I do that four-stage process with each of them. I deal with the limitations of each of them. For instance, musicians from some cultures can't handle chord changes, and others can't play music without changing chords.

I understand you've taught yourself bits and pieces of many languages.

Brozman:
It's just as a gesture of respect. I know useful words in about 20 languages.

When you picked up the guitar at age 5, did you know you wanted to play it for the rest of your life?

Brozman:
Not exactly. I always wanted to play music, but when I was a kid I thought I was going to be a visual artist. I guess I enjoyed the more immediate qualities with music. There's a neurological feedback between the person playing and the person listening.

Ultimately, I have one more book to write before I'm all done. And I have about two more decades of thought before I do anything.

I'm trying to forge a grand unified theory that seeks to tie together music, language, brain function, perception, and transmission of culture.

There are certain things that really boil down to neurology - certain frequencies of notes that are pleasurable to humans. Some of that has got to be genetic.

When you first played a National steel at age 13, what was it about that instrument that said "this is it"?

Brozman:
Very simply: the dynamic range. If you take an acoustic guitar and strike it softly or strike it hard, you don't get much range. Whereas, if you do that with a National guitar, you get a much larger range of sound - 90 decibels - which gives you a much wider palate of colors for expression.

I understand you have an extensive collection of 78 rpm records and have re-issued some old albums.

Brozman:
I started collecting pre-war Hawaiian 78s, and I remastered some of them for the modern listener. There's some on Rounder, two on Folklyric.

How do LPs compare to CDs?

Brozman:
I like 78s.
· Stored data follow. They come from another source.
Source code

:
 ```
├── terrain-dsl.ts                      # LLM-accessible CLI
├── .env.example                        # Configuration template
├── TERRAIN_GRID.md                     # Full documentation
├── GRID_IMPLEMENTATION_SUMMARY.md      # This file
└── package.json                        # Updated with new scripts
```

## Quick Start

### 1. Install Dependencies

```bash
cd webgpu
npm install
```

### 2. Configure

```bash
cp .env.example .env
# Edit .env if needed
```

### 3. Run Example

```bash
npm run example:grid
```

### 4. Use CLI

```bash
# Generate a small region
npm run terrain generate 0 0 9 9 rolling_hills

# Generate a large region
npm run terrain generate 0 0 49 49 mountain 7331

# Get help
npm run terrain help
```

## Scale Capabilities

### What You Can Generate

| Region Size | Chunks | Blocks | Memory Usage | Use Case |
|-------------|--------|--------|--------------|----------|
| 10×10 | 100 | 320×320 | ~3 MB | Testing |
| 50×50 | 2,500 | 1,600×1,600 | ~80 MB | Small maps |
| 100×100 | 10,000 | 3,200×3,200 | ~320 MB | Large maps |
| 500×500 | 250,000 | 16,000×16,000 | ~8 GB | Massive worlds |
I like things recorded by tubes and played back by tubes. The difference between an LP and a CD is not that big. LPs have a little more warmth, but CDs have a more dynamic range.
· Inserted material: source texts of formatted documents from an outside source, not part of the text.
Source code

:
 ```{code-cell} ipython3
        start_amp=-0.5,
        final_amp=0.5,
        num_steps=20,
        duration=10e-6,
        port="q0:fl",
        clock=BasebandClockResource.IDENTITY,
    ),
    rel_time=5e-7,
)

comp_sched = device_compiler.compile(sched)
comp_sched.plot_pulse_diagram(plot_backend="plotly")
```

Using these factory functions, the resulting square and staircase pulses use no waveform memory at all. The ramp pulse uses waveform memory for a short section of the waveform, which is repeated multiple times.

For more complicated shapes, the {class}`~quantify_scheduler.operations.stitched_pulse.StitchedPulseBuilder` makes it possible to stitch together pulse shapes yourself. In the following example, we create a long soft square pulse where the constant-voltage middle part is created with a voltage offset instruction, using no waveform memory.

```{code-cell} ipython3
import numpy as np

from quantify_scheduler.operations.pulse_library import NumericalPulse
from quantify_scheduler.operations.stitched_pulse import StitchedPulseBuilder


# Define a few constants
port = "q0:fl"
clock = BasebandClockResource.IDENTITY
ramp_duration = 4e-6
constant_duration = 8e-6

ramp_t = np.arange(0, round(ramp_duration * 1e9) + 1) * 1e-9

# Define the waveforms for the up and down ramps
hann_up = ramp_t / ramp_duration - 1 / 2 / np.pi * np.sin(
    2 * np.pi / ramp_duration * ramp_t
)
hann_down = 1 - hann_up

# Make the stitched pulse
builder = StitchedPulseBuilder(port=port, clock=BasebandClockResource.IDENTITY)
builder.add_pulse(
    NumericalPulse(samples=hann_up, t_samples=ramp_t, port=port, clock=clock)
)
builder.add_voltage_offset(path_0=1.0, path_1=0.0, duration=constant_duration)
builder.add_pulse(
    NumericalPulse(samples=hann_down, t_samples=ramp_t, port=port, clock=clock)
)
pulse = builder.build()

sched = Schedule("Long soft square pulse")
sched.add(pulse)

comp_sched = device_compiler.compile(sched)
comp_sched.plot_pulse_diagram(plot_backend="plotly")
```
I'm not a Luddite - it's not the car, it's the driver.

Has the Internet made the world a better place for musicians?

Brozman:
It's certainly made the functionality of doing the business of musicians a lot easier. Just email alone and doing business with other countries. The Internet makes my work much, much easier.
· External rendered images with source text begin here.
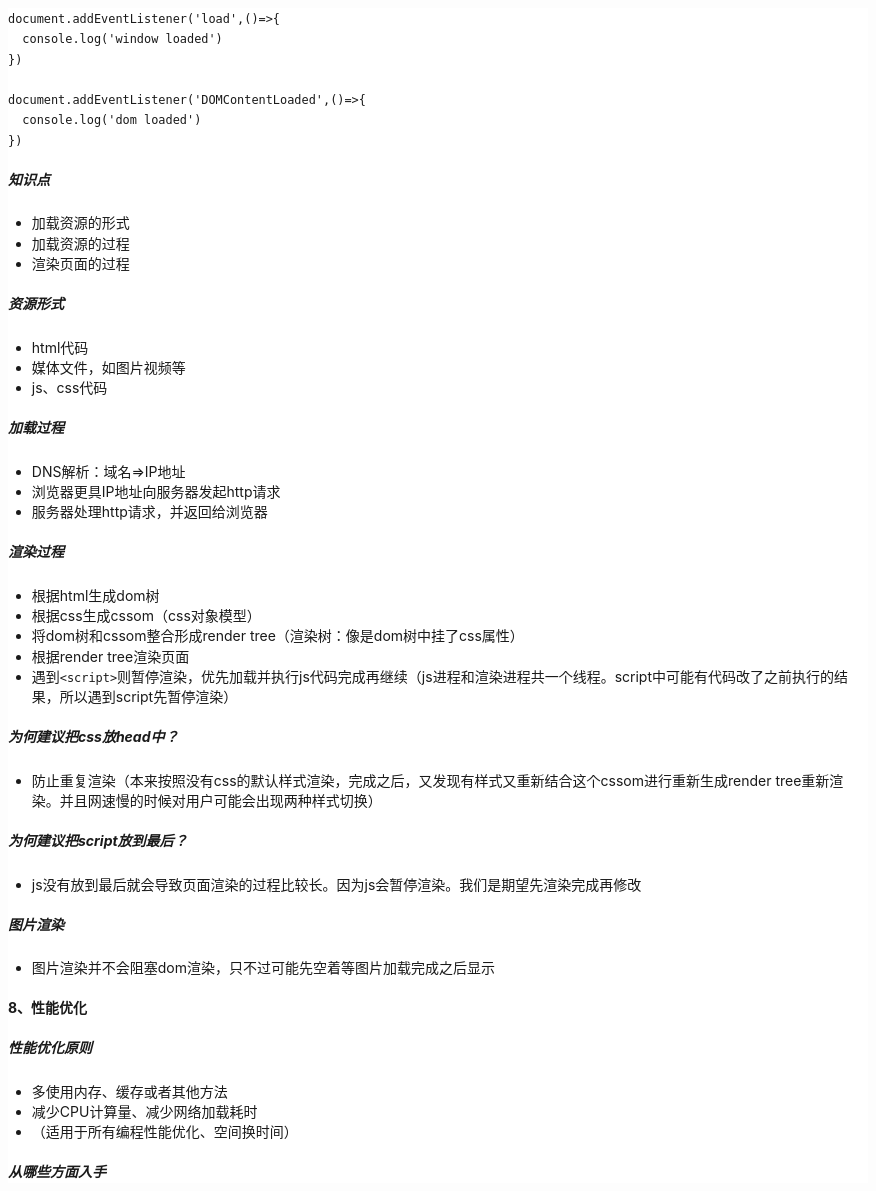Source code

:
 ```shell
document.addEventListener('load',()=>{
  console.log('window loaded')
})

document.addEventListener('DOMContentLoaded',()=>{
  console.log('dom loaded')
})
```

##### 知识点

- 加载资源的形式
- 加载资源的过程
- 渲染页面的过程

##### 资源形式

- html代码
- 媒体文件，如图片视频等
- js、css代码

##### 加载过程

- DNS解析：域名=>IP地址
- 浏览器更具IP地址向服务器发起http请求
- 服务器处理http请求，并返回给浏览器 

##### 渲染过程

- 根据html生成dom树
- 根据css生成cssom（css对象模型）
- 将dom树和cssom整合形成render tree（渲染树：像是dom树中挂了css属性）
- 根据render tree渲染页面
- 遇到`<script>`则暂停渲染，优先加载并执行js代码完成再继续（js进程和渲染进程共一个线程。script中可能有代码改了之前执行的结果，所以遇到script先暂停渲染）

##### 为何建议把css放head中？

- 防止重复渲染（本来按照没有css的默认样式渲染，完成之后，又发现有样式又重新结合这个cssom进行重新生成render tree重新渲染。并且网速慢的时候对用户可能会出现两种样式切换）

##### 为何建议把script放到最后？

- js没有放到最后就会导致页面渲染的过程比较长。因为js会暂停渲染。我们是期望先渲染完成再修改

##### 图片渲染

- 图片渲染并不会阻塞dom渲染，只不过可能先空着等图片加载完成之后显示

#### 8、性能优化

##### 性能优化原则

- 多使用内存、缓存或者其他方法
- 减少CPU计算量、减少网络加载耗时
- （适用于所有编程性能优化、空间换时间）

##### 从哪些方面入手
You've said nothing new has happened to music since rock n' roll. Do you feel that's still true today?

Brozman:
This is where it gets dangerous - I don't know why my opinions count more than anyone else's - and I'm not a big fan of '60s music, but that era came from the ground up, from the rock musicians to the people. Today it comes from the top down, and the people have no choice.

Do you still describe your music style as a mix of jazz, blues, novelty and Hawaiian?

Brozman:
My roots are in blues and Hawaiian and early jazz, but basically what I do now, and what I've done for 20 years, is realize that blues, Hawaiian and jazz are musical side-effects of colonialism, and these side-effects exist in great heaps all over the world.

It's an aesthetic I call "blues of the world."

Tell me about Saturday's show.

Brozman:
Once a year I like to come back and play in Santa Cruz. I'm out on the road a lot - like 90 percent of the year - and I absorb a whole slew of music and take it back to Santa Cruz and put it all together.

What's different about this show is that I'm additionally presenting to the audience two15-year-old guys who've been students of mine. They're both playing beautifully and maturely.

I'll be playing with them, head to head. They may only be in high school, but musically they'r doing graduate work. They're very hot and they play amazing stuff. In no way are they clones of me. You can hear my influence, but I'm not looking to make clones.

Is working with young musicians a way for you to give back?

Brozman:
As time goes on that the task of being a human is helping other humans. I'm trying to pass something on. In my generation, everyone played the guitar. In today's media-saturated world, it's not so common. Music has a very restricting nature, and I see myself as the guy with the key to all those jail cells.